The first step to writing software is to underestimate the effort needed and just go for it.

+1

The original FastSurf and then FastSolid for Cadkey were written by Robert White, and another software guy who's name I can't remember. The 'other' guy went onto write a lot of the code for Unigraphics that created and manipulated surfaces. would have been mid 90's.

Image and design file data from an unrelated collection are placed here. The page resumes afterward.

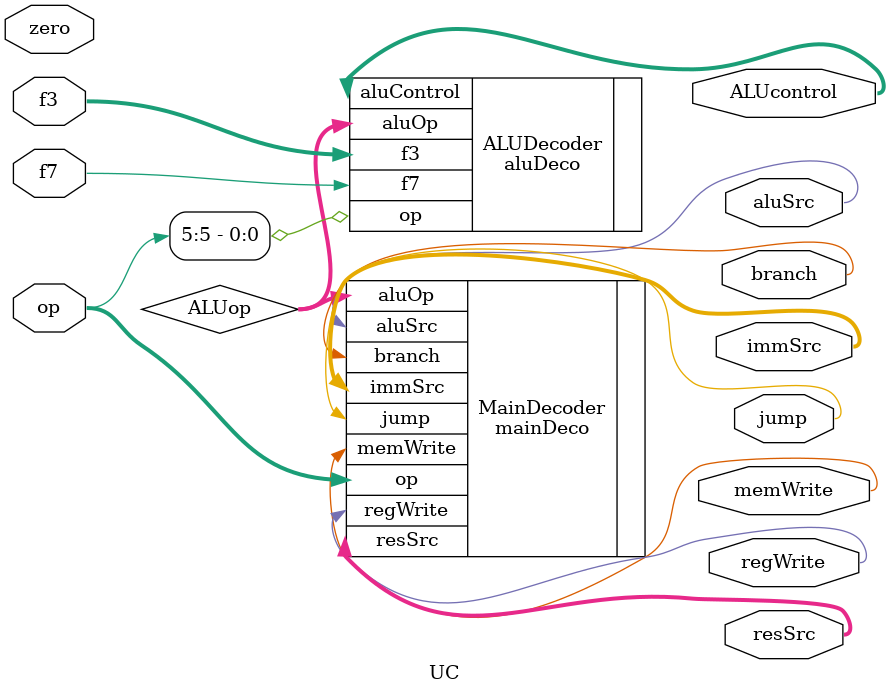
<source format=v>
`include "Decos/aluDeco.v"
`include "Decos/mainDeco.v"

module UC(
    input wire f7,
    input [2:0] f3,
    input [6:0] op,
    input wire zero,
    output wire branch,
    output wire jump,
    output [1:0] resSrc,
    output wire memWrite,
    output [2:0] ALUcontrol,
    output wire aluSrc,
    output [1:0] immSrc,
    output wire regWrite
);

wire[1:0] ALUop;

mainDeco MainDecoder(
    .op(op),
    .branch(branch),
    .jump(jump),
    .resSrc(resSrc),
    .memWrite(memWrite),
    .aluSrc(aluSrc),
    .immSrc(immSrc),
    .regWrite(regWrite),
    .aluOp(ALUop)
);

aluDeco ALUDecoder(
    .op(op[5]),
    .f7(f7),
    .f3(f3),
    .aluOp(ALUop),
    .aluControl(ALUcontrol)
);

endmodule
</source>
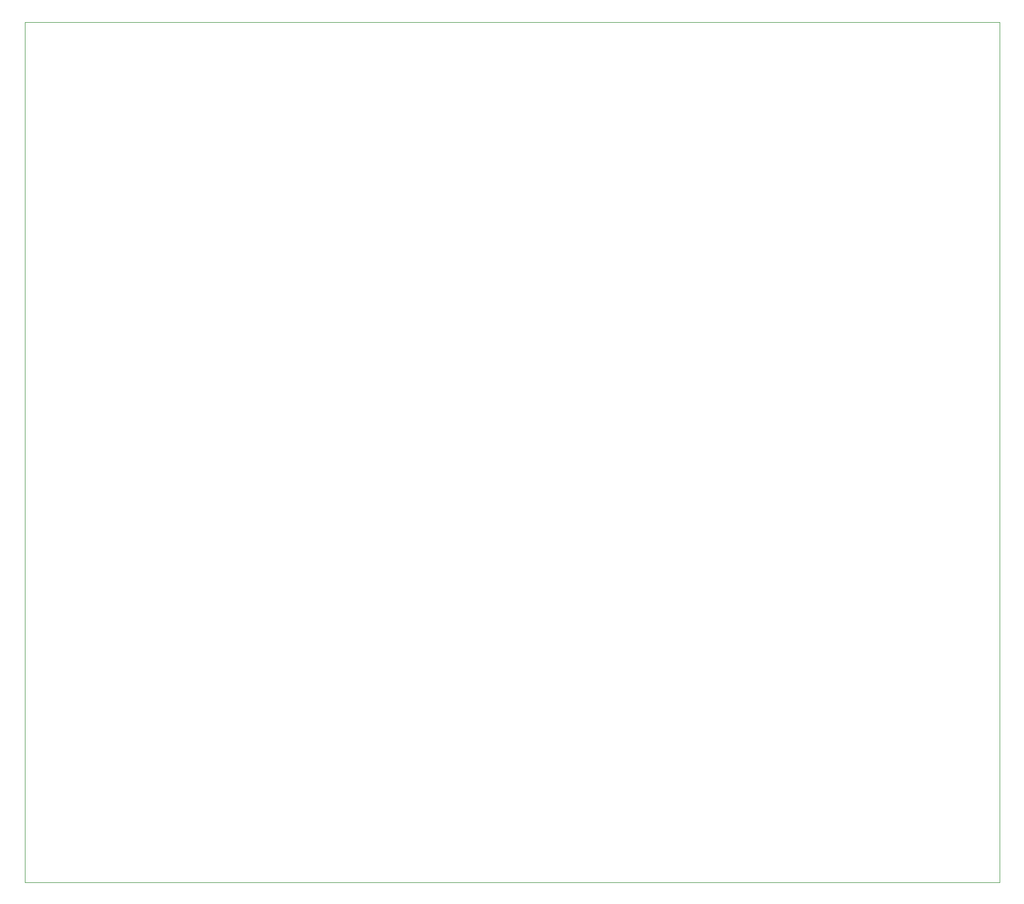
<source format=gbr>
%TF.GenerationSoftware,KiCad,Pcbnew,7.0.10*%
%TF.CreationDate,2024-07-04T23:25:59-06:00*%
%TF.ProjectId,ESP32WROOM30PIN_CARRIER_BOARD_KELLA,45535033-3257-4524-9f4f-4d333050494e,rev?*%
%TF.SameCoordinates,Original*%
%TF.FileFunction,Profile,NP*%
%FSLAX46Y46*%
G04 Gerber Fmt 4.6, Leading zero omitted, Abs format (unit mm)*
G04 Created by KiCad (PCBNEW 7.0.10) date 2024-07-04 23:25:59*
%MOMM*%
%LPD*%
G01*
G04 APERTURE LIST*
%TA.AperFunction,Profile*%
%ADD10C,0.100000*%
%TD*%
G04 APERTURE END LIST*
D10*
X20320000Y-20320000D02*
X172720000Y-20320000D01*
X172720000Y-154940000D01*
X20320000Y-154940000D01*
X20320000Y-20320000D01*
M02*

</source>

My Brother has a buddy in the UK who has a specialist CAD program for civil engineers. originally a South African product. He bought it somewhat unfinished. he uses two Bulgarian software writers. He tells them what he needs. They write the code, demonstrate how it works via video conference, when the UK guy likes what he sees, the Bulgarians get paid, and he gets the software.
 
Some of the best lathe programmer/operators I have met don't use CAM to program their lathes. I was picking up some lathe parts a couple weeks ago from the company I source my lathe work to, they do some very impressive and complex lathe work, and because of this forum, out of curiosity, I asked what software they use, and his response was the have never used CAM software to program their lathes.
Kind of nonsense talk, lathe software out there are great, if you spend little time to understand them
you customize your posts, and make prototype and production real fast, being an old timer, i went from italian lathes with olliveti controls, to fanucs, as far never use software is probably possible if they used mazaks , my brother did lathe progamming and did beautiful work, but you are prone to make errors, so those shops always do one part and inspect and fix errors, not very good to do one off, we like criticize but in honesty got to be hard to make a product were everybody can be happy, used to bea guy from san diego, that criticized hard mastercam, every little detail,for him everything was crap,but .... is still there helping shops make money, he wanted a mill toolpath be store in same
level, maybe its not that easy, by the way that guy either was banned or got out of machining have not see new post from that member of this forum
 
Kind of nonsense talk, lathe software out there are great, if you spend little time to understand them
you customize your posts, and make prototype and production real fast, being an old timer, i went from italian lathes with olliveti controls, to fanucs, as far never use software is probably possible if they used mazaks , my brother did lathe progamming and did beautiful work, but you are prone to make errors, so those shops always do one part and inspect and fix errors, not very good to do one off, we like criticize but in honesty got to be hard to make a product were everybody can be happy, used to bea guy from san diego, that criticized hard mastercam, every little detail,for him everything was crap,but .... is still there helping shops make money, he wanted a mill toolpath be store in same
level, maybe its not that easy, by the way that guy either was banned or got out of machining have not see new post from that member of this forum
I never said there wasn't "great" lathe software out there. The shop that does all my lathe work, prototype lathe work, very rarely more than a quantity of 2, does not use CAM and they do have all Mazaks, but as I stated, "SOME of the best lathe programmer/operators I have met don't use CAM to program their lathes." - Keyword being SOME.
 
I never said there wasn't "great" lathe software out there. The shop that does all my lathe work, prototype lathe work, very rarely more than a quantity of 2, does not use CAM and they do have all Mazaks, but as I stated, "SOME of the best lathe programmer/operators I have met don't use CAM to program their lathes." - Keyword being SOME.
Mazak lathes are great for programming! Once you're used to them, they're pretty easy.
 
The original FastSurf and then FastSolid for Cadkey were written by Robert White
I wonder if he ever got paid? Or the guy that wrote DraftPak? I spoke with Robert White on the phone many years ago, and he was still battling Baystate to get paid for his sale of FastSurf and FastSolid. This was probably a couple years after he sold his company to Baystate.